Where LG needs to improve is in the OLED technology that is causing raised blacks in VRR, and to increase the level of peak brightness with HDR.
If someone tells me they want a TV
right now and they can't wait and they want VRR + G-Sync there is no other choice definitely. I'd just recommend waiting and get the whole package with Sony, there must be a reason they are waiting on VRR, they keep talking about certification from someone so maybe those folks aren't happy with how it is in TVs yet.
I just used to watch LG and Sony OLEDs right next to each other all day and play tons of different content on them and even my LG colleague agrees the motion interpolation + BFI is miles ahead, with tonemapping being a bit more natural on the Sony, the aforementioned gradient handling and colour accuracy being better OOB without calibration, and I think those things all really add up to trump the VRR and G-sync features overall, I would rather have higher quality pixels than smoother motion. I mostly play on PC as well so that rarely affects me because I'd never play a game not locked to 30 to 60 or 120, I'd change res/settings if it wasn't locked until it was.

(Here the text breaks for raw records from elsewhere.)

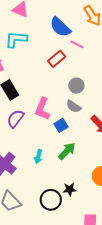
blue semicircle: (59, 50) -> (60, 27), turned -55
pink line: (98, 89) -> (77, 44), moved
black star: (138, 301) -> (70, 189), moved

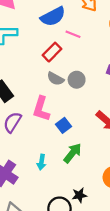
blue semicircle: (60, 27) -> (53, 16), turned -65
gray semicircle: (74, 106) -> (55, 79), moved

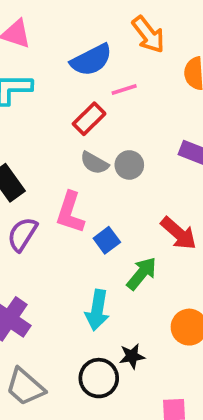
pink line: (73, 34) -> (124, 90), turned -40
green arrow: (73, 153) -> (142, 274), moved
cyan arrow: (41, 162) -> (97, 310), moved, size x1.5

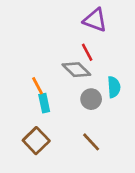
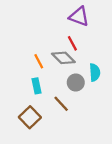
orange line: (38, 86) -> (39, 61), moved
brown line: (91, 142) -> (61, 104), moved

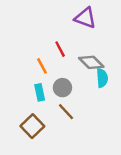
red line: (72, 43) -> (60, 49), moved
gray diamond: (63, 58) -> (91, 62), moved
gray circle: (76, 83) -> (62, 88), moved

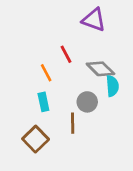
gray circle: (62, 88) -> (87, 102), moved
brown line: (66, 112) -> (73, 123), turned 42

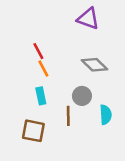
red line: (66, 54) -> (38, 51), moved
cyan semicircle: (112, 86) -> (106, 115), moved
brown square: (36, 139) -> (33, 131), turned -35

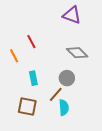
orange line: (43, 69) -> (14, 56), moved
cyan semicircle: (106, 115) -> (64, 108), moved
brown line: (68, 116) -> (56, 94), turned 42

Its going to be fantastic to not have to worry about small fps drops (on console especially where you can't do shit to fix it) that in the future will be handled by g-sync + VRR but I'm not willing to sacrifice the overall IQ for it right now.
I know most people don't have the chance to compare TVs as I have so to most the gradient handling, tonemapping and colour accuracy OOB its not going to be a difference they can really grasp without seeing it.